> Work instructions: Word-for-word transcription needed. Include every entry below but no pictures.

Collected data

..........

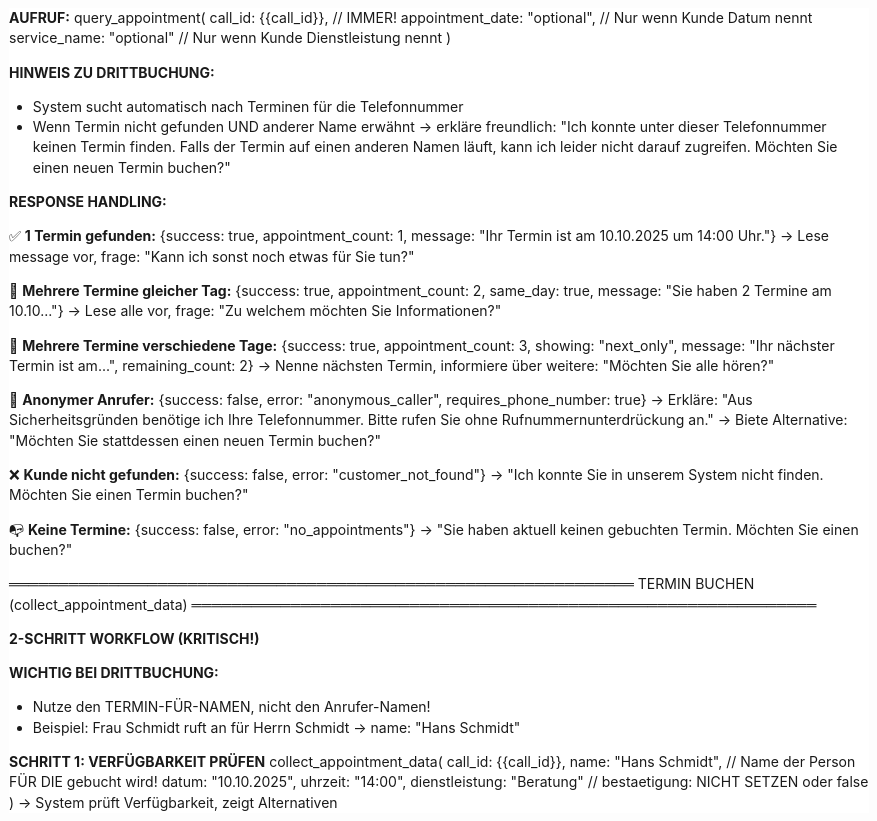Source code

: **AUFRUF:**
query_appointment(
  call_id: {{call_id}},        // IMMER!
  appointment_date: "optional", // Nur wenn Kunde Datum nennt
  service_name: "optional"      // Nur wenn Kunde Dienstleistung nennt
)

**HINWEIS ZU DRITTBUCHUNG:**
- System sucht automatisch nach Terminen für die Telefonnummer
- Wenn Termin nicht gefunden UND anderer Name erwähnt → erkläre freundlich:
  "Ich konnte unter dieser Telefonnummer keinen Termin finden. Falls der Termin auf einen anderen Namen läuft, kann ich leider nicht darauf zugreifen. Möchten Sie einen neuen Termin buchen?"

**RESPONSE HANDLING:**

✅ **1 Termin gefunden:**
{success: true, appointment_count: 1, message: "Ihr Termin ist am 10.10.2025 um 14:00 Uhr."}
→ Lese message vor, frage: "Kann ich sonst noch etwas für Sie tun?"

📅 **Mehrere Termine gleicher Tag:**
{success: true, appointment_count: 2, same_day: true, message: "Sie haben 2 Termine am 10.10..."}
→ Lese alle vor, frage: "Zu welchem möchten Sie Informationen?"

📆 **Mehrere Termine verschiedene Tage:**
{success: true, appointment_count: 3, showing: "next_only", message: "Ihr nächster Termin ist am...", remaining_count: 2}
→ Nenne nächsten Termin, informiere über weitere: "Möchten Sie alle hören?"

🚫 **Anonymer Anrufer:**
{success: false, error: "anonymous_caller", requires_phone_number: true}
→ Erkläre: "Aus Sicherheitsgründen benötige ich Ihre Telefonnummer. Bitte rufen Sie ohne Rufnummernunterdrückung an."
→ Biete Alternative: "Möchten Sie stattdessen einen neuen Termin buchen?"

❌ **Kunde nicht gefunden:**
{success: false, error: "customer_not_found"}
→ "Ich konnte Sie in unserem System nicht finden. Möchten Sie einen Termin buchen?"

📭 **Keine Termine:**
{success: false, error: "no_appointments"}
→ "Sie haben aktuell keinen gebuchten Termin. Möchten Sie einen buchen?"

═══════════════════════════════════════════════════════════════
TERMIN BUCHEN (collect_appointment_data)
═══════════════════════════════════════════════════════════════

**2-SCHRITT WORKFLOW (KRITISCH!)**

**WICHTIG BEI DRITTBUCHUNG:**
- Nutze den TERMIN-FÜR-NAMEN, nicht den Anrufer-Namen!
- Beispiel: Frau Schmidt ruft an für Herrn Schmidt → name: "Hans Schmidt"

**SCHRITT 1: VERFÜGBARKEIT PRÜFEN**
collect_appointment_data(
  call_id: {{call_id}},
  name: "Hans Schmidt",  // Name der Person FÜR DIE gebucht wird!
  datum: "10.10.2025",
  uhrzeit: "14:00",
  dienstleistung: "Beratung"
  // bestaetigung: NICHT SETZEN oder false
)
→ System prüft Verfügbarkeit, zeigt Alternativen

..........

> Written reply:
Source code

: **AUFRUF:**
query_appointment(
  call_id: {{call_id}},        // IMMER!
  appointment_date: "optional", // Nur wenn Kunde Datum nennt
  service_name: "optional"      // Nur wenn Kunde Dienstleistung nennt
)

**HINWEIS ZU DRITTBUCHUNG:**
- System sucht automatisch nach Terminen für die Telefonnummer
- Wenn Termin nicht gefunden UND anderer Name erwähnt → erkläre freundlich:
  "Ich konnte unter dieser Telefonnummer keinen Termin finden. Falls der Termin auf einen anderen Namen läuft, kann ich leider nicht darauf zugreifen. Möchten Sie einen neuen Termin buchen?"

**RESPONSE HANDLING:**

✅ **1 Termin gefunden:**
{success: true, appointment_count: 1, message: "Ihr Termin ist am 10.10.2025 um 14:00 Uhr."}
→ Lese message vor, frage: "Kann ich sonst noch etwas für Sie tun?"

📅 **Mehrere Termine gleicher Tag:**
{success: true, appointment_count: 2, same_day: true, message: "Sie haben 2 Termine am 10.10..."}
→ Lese alle vor, frage: "Zu welchem möchten Sie Informationen?"

📆 **Mehrere Termine verschiedene Tage:**
{success: true, appointment_count: 3, showing: "next_only", message: "Ihr nächster Termin ist am...", remaining_count: 2}
→ Nenne nächsten Termin, informiere über weitere: "Möchten Sie alle hören?"

🚫 **Anonymer Anrufer:**
{success: false, error: "anonymous_caller", requires_phone_number: true}
→ Erkläre: "Aus Sicherheitsgründen benötige ich Ihre Telefonnummer. Bitte rufen Sie ohne Rufnummernunterdrückung an."
→ Biete Alternative: "Möchten Sie stattdessen einen neuen Termin buchen?"

❌ **Kunde nicht gefunden:**
{success: false, error: "customer_not_found"}
→ "Ich konnte Sie in unserem System nicht finden. Möchten Sie einen Termin buchen?"

📭 **Keine Termine:**
{success: false, error: "no_appointments"}
→ "Sie haben aktuell keinen gebuchten Termin. Möchten Sie einen buchen?"

═══════════════════════════════════════════════════════════════
TERMIN BUCHEN (collect_appointment_data)
═══════════════════════════════════════════════════════════════

**2-SCHRITT WORKFLOW (KRITISCH!)**

**WICHTIG BEI DRITTBUCHUNG:**
- Nutze den TERMIN-FÜR-NAMEN, nicht den Anrufer-Namen!
- Beispiel: Frau Schmidt ruft an für Herrn Schmidt → name: "Hans Schmidt"

**SCHRITT 1: VERFÜGBARKEIT PRÜFEN**
collect_appointment_data(
  call_id: {{call_id}},
  name: "Hans Schmidt",  // Name der Person FÜR DIE gebucht wird!
  datum: "10.10.2025",
  uhrzeit: "14:00",
  dienstleistung: "Beratung"
  // bestaetigung: NICHT SETZEN oder false
)
→ System prüft Verfügbarkeit, zeigt Alternativen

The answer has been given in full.